Antes, já o secretário de Estado do Comércio francês, Matthias Fekl, tinha avisado que a paragem das negociações seria “a opção mais provável”, e tinha dado a entender que Paris podia bloquear o processo. “Não pode haver acordo sem a França, e ainda menos contra a França.” Em causa está o “espírito dos Estados Unidos” nas negociações, disse Fekl.
Todos os documentos das negociações são secretos – apenas são publicados resumos oficiais pela Comissão Europeia, que negoceia em nome da UE – e a falta de transparência é um dos pontos mais criticados. “A culpa não é só dos americanos. É também dos europeus. Perguntamos se é possível publicar aquilo que acordámos, e dizem-nos ‘não!’”, contou à revista Time o ministro da Economia alemão e vice-chanceler, Sigmar Gabriel.
Apesar de a chanceler Angela Merkel ser a principal defensora do TTIP na Europa – o seu país é o principal parceiro comercial dos EUA, ultrapassando a França pela primeira vez em 2015 –, o seu "vice" no Governo, que é de outro partido, também lançou avisos de que a negociação está à beira de falhar. Disse recusar-se a apoiar um texto que resume como um instrumento de propaganda “compre produtos americanos”, cita-o a AFP.
Tanto o pacote de 248 documentos revelados pela organização ambientalista Greenpeace esta semana como os políticos franceses e outros que falaram sobre o assunto dão a entender que há uma forte pressão de Washington sobre a Europa para se sujeitar às regras americanas em múltiplos sectores. E, além disso, a Comissão Europeia, que negoceia pela EU, não estará a montar grande resistência a essa pressão – pelo menos, os documentos não mostram isso.
Por exemplo, nos EUA são usados 82 pesticidas que são proibidos na UE. E 90% da soja, algodão e milho americano é geneticamente modificado – enquanto os países-membros da UE podem proibir a produção de produtos transgénicos. E os EUA querem incluir no tratado o direito das empresas a conhecer alterações à legislação dos países que possa interferir com os seus interesses comerciais – algo que, legitimamente, pode ser visto como uma interferência na soberania. Como chegar a um acordo para que produtos americanos e europeus possam circular sem barreiras dos dois lados do Atlântico?
Os EUA não querem sequer ouvir falar do princípio de precaução, que é muito caro à União Europeia – em que se fundamenta o afastamento do mercado dos produtos transgénicos, por exemplo. Por outro lado, os EUA também não estão dispostos a abrir os concursos da administração pública a empresas europeias – o seu princípio orientador é mesmo “comprar americano”. Tudo isto são dissensões demasiado profundas para resolver com mais algumas rondas de negociações até ao fim do ano.

◆ INSTRUÇÕES DE TRABALHO:
Imprima o trecho do texto sobre as negociações do TTIP desde "Apesar de a" até "cita-o a AFP.", sem alterações. O material que se segue não tem relação com o texto sobre as negociações do TTIP.

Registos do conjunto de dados
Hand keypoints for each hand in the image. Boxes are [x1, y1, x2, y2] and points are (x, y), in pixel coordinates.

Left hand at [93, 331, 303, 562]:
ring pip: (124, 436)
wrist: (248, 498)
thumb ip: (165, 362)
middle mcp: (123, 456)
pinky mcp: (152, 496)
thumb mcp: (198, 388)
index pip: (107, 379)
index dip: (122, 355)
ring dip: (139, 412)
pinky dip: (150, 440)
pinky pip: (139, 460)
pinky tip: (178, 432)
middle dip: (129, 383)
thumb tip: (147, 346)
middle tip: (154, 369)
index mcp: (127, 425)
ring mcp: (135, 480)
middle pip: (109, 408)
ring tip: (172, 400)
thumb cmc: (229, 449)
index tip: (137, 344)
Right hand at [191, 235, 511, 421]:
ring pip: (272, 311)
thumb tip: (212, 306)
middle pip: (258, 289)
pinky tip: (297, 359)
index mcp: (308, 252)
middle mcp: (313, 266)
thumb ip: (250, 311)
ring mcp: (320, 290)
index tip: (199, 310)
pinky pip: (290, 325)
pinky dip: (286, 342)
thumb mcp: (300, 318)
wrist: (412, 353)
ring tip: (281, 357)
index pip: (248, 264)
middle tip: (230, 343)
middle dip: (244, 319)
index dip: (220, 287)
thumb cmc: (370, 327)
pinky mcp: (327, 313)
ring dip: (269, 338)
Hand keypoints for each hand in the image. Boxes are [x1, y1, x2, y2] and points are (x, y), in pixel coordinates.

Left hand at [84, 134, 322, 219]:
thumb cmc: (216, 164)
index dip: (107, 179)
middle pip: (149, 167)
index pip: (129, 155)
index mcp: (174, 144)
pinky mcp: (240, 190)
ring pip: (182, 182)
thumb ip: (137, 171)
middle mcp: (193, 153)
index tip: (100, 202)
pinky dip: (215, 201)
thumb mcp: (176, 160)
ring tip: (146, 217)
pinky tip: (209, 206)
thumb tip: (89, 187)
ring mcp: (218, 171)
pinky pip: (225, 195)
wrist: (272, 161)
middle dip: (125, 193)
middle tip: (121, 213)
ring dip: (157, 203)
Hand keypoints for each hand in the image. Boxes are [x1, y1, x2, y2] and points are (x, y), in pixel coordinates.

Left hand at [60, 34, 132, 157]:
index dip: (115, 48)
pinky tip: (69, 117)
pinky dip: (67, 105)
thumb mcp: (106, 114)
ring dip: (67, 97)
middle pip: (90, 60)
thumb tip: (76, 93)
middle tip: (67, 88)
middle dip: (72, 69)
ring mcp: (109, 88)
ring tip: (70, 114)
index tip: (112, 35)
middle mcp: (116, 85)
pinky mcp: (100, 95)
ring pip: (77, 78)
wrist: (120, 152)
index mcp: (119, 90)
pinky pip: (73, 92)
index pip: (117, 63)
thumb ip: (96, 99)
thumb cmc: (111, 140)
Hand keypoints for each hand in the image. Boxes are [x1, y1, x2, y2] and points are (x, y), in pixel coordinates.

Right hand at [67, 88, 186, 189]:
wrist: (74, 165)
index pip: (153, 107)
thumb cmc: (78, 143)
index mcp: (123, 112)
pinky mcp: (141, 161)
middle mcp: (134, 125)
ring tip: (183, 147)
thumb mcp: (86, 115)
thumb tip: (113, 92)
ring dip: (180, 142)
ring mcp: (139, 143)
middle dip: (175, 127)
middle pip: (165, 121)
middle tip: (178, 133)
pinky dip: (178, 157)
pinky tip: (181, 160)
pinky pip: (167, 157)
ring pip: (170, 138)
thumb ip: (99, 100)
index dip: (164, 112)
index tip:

◆ ESPAÇO DE RESPOSTA:
Apesar de a chanceler Angela Merkel ser a principal defensora do TTIP na Europa – o seu país é o principal parceiro comercial dos EUA, ultrapassando a França pela primeira vez em 2015 –, o seu "vice" no Governo, que é de outro partido, também lançou avisos de que a negociação está à beira de falhar. Disse recusar-se a apoiar um texto que resume como um instrumento de propaganda “compre produtos americanos”, cita-o a AFP.